* Task:
Your answer must restate each entry below word for word, with no pictures in it.

── Data ──

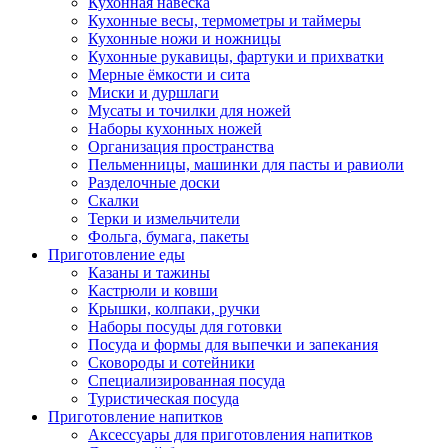
Кухонная навеска
Кухонные весы, термометры и таймеры
Кухонные ножи и ножницы
Кухонные рукавицы, фартуки и прихватки
Мерные ёмкости и сита
Миски и дуршлаги
Мусаты и точилки для ножей
Наборы кухонных ножей
Организация пространства
Пельменницы, машинки для пасты и равиоли
Разделочные доски
Скалки
Терки и измельчители
Фольга, бумага, пакеты
Приготовление еды
Казаны и тажины
Кастрюли и ковши
Крышки, колпаки, ручки
Наборы посуды для готовки
Посуда и формы для выпечки и запекания
Сковороды и сотейники
Специализированная посуда
Туристическая посуда
Приготовление напитков
Аксессуары для приготовления напитков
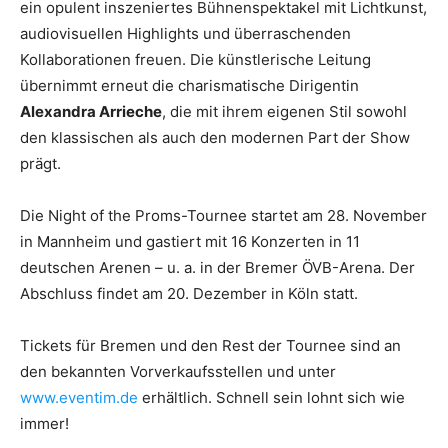
ein opulent inszeniertes Bühnenspektakel mit Lichtkunst,
audiovisuellen Highlights und überraschenden
Kollaborationen freuen. Die künstlerische Leitung
übernimmt erneut die charismatische Dirigentin
Alexandra Arrieche
, die mit ihrem eigenen Stil sowohl
den klassischen als auch den modernen Part der Show
prägt.
Die Night of the Proms-Tournee startet am 28. November
in Mannheim und gastiert mit 16 Konzerten in 11
deutschen Arenen – u. a. in der Bremer ÖVB-Arena. Der
Abschluss findet am 20. Dezember in Köln statt.
Tickets für Bremen und den Rest der Tournee sind an
den bekannten Vorverkaufsstellen und unter
www.eventim.de
erhältlich. Schnell sein lohnt sich wie
immer!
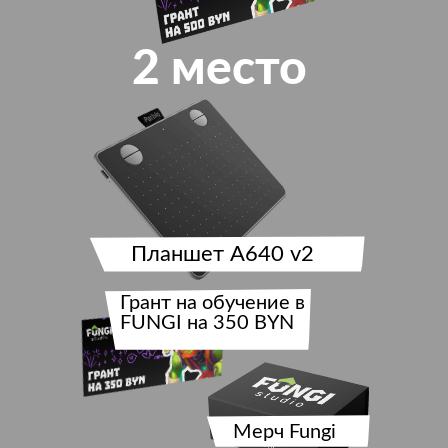
2 место
Планшет A640 v2
Грант на обучение в
FUNGI на 350 BYN
Мерч Fungi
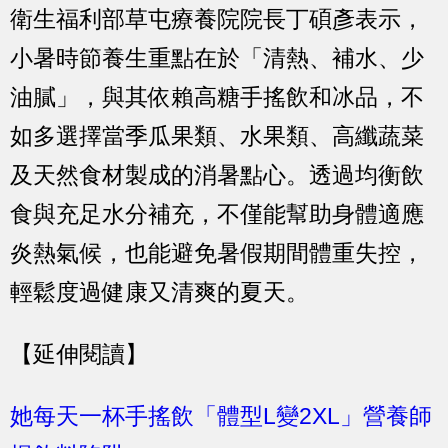
衛生福利部草屯療養院院長丁碩彥表示，
小暑時節養生重點在於「清熱、補水、少
油膩」，與其依賴高糖手搖飲和冰品，不
如多選擇當季瓜果類、水果類、高纖蔬菜
及天然食材製成的消暑點心。透過均衡飲
食與充足水分補充，不僅能幫助身體適應
炎熱氣候，也能避免暑假期間體重失控，
輕鬆度過健康又清爽的夏天。
【延伸閱讀】
她每天一杯手搖飲「體型L變2XL」營養師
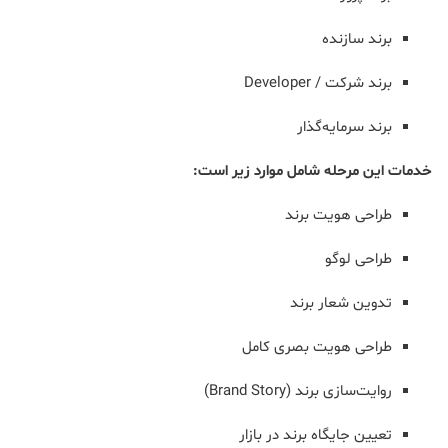
برند سازنده
برند شرکت / Developer
برند سرمایه‌گذار
خدمات این مرحله شامل موارد زیر است:
طراحی هویت برند
طراحی لوگو
تدوین شعار برند
طراحی هویت بصری کامل
روایت‌سازی برند (Brand Story)
تعیین جایگاه برند در بازار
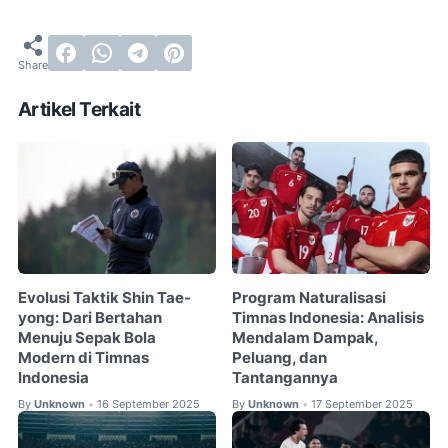
Artikel Terkait
Evolusi Taktik Shin Tae-
Program Naturalisasi
yong: Dari Bertahan
Timnas Indonesia: Analisis
Menuju Sepak Bola
Mendalam Dampak,
Modern di Timnas
Peluang, dan
Indonesia
Tantangannya
By
Unknown
16 September 2025
By
Unknown
17 September 2025
•
•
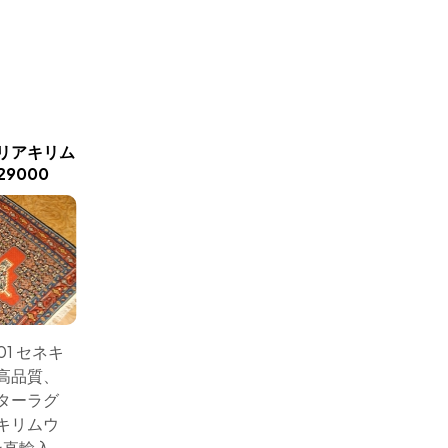
新商品入荷
リアキリム
正方形ソフレキリムのおし
インテリ
9000
ゃれインテリア12013
ソフレ
01 セネキ
サイズ：152x138 キリム
サイズ：1
高品質、
の正方形センターラグ
のセン
ターラグ
のソフレとってもシン
レとっ
キリムウ
プルデザインでおしゃ
ザイン
ン直輸入
れなインテリアキリム
ンテリ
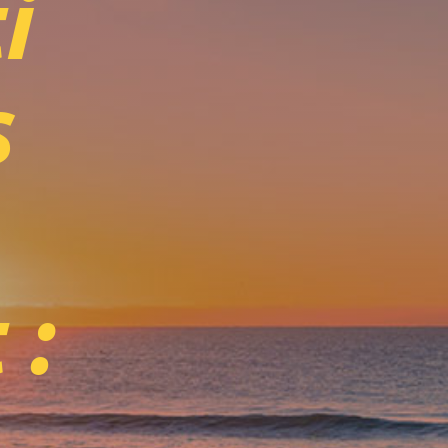
i
s
 :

───

* Solution:
Кухонная навеска
Кухонные весы, термометры и таймеры
Кухонные ножи и ножницы
Кухонные рукавицы, фартуки и прихватки
Мерные ёмкости и сита
Миски и дуршлаги
Мусаты и точилки для ножей
Наборы кухонных ножей
Организация пространства
Пельменницы, машинки для пасты и равиоли
Разделочные доски
Скалки
Терки и измельчители
Фольга, бумага, пакеты
Приготовление еды
Казаны и тажины
Кастрюли и ковши
Крышки, колпаки, ручки
Наборы посуды для готовки
Посуда и формы для выпечки и запекания
Сковороды и сотейники
Специализированная посуда
Туристическая посуда
Приготовление напитков
Аксессуары для приготовления напитков
ein opulent inszeniertes Bühnenspektakel mit Lichtkunst,
audiovisuellen Highlights und überraschenden
Kollaborationen freuen. Die künstlerische Leitung
übernimmt erneut die charismatische Dirigentin
Alexandra Arrieche
, die mit ihrem eigenen Stil sowohl
den klassischen als auch den modernen Part der Show
prägt.
Die Night of the Proms-Tournee startet am 28. November
in Mannheim und gastiert mit 16 Konzerten in 11
deutschen Arenen – u. a. in der Bremer ÖVB-Arena. Der
Abschluss findet am 20. Dezember in Köln statt.
Tickets für Bremen und den Rest der Tournee sind an
den bekannten Vorverkaufsstellen und unter
www.eventim.de
erhältlich. Schnell sein lohnt sich wie
immer!
2 место
Планшет A640 v2
Грант на обучение в
FUNGI на 350 BYN
Мерч Fungi
衛生福利部草屯療養院院長丁碩彥表示，
小暑時節養生重點在於「清熱、補水、少
油膩」，與其依賴高糖手搖飲和冰品，不
如多選擇當季瓜果類、水果類、高纖蔬菜
及天然食材製成的消暑點心。透過均衡飲
食與充足水分補充，不僅能幫助身體適應
炎熱氣候，也能避免暑假期間體重失控，
輕鬆度過健康又清爽的夏天。
【延伸閱讀】
她每天一杯手搖飲「體型L變2XL」營養師
برند سازنده
برند شرکت / Developer
برند سرمایه‌گذار
خدمات این مرحله شامل موارد زیر است:
طراحی هویت برند
طراحی لوگو
تدوین شعار برند
طراحی هویت بصری کامل
روایت‌سازی برند (Brand Story)
تعیین جایگاه برند در بازار
Artikel Terkait
Evolusi Taktik Shin Tae-
Program Naturalisasi
yong: Dari Bertahan
Timnas Indonesia: Analisis
Menuju Sepak Bola
Mendalam Dampak,
Modern di Timnas
Peluang, dan
Indonesia
Tantangannya
By
Unknown
16 September 2025
By
Unknown
17 September 2025
•
•
新商品入荷
リアキリム
正方形ソフレキリムのおし
インテリ
9000
ゃれインテリア12013
ソフレ
01 セネキ
サイズ：152x138 キリム
サイズ：1
高品質、
の正方形センターラグ
のセン
ターラグ
のソフレとってもシン
レとっ
キリムウ
プルデザインでおしゃ
ザイン
ン直輸入
れなインテリアキリム
ンテリ
i
s
 :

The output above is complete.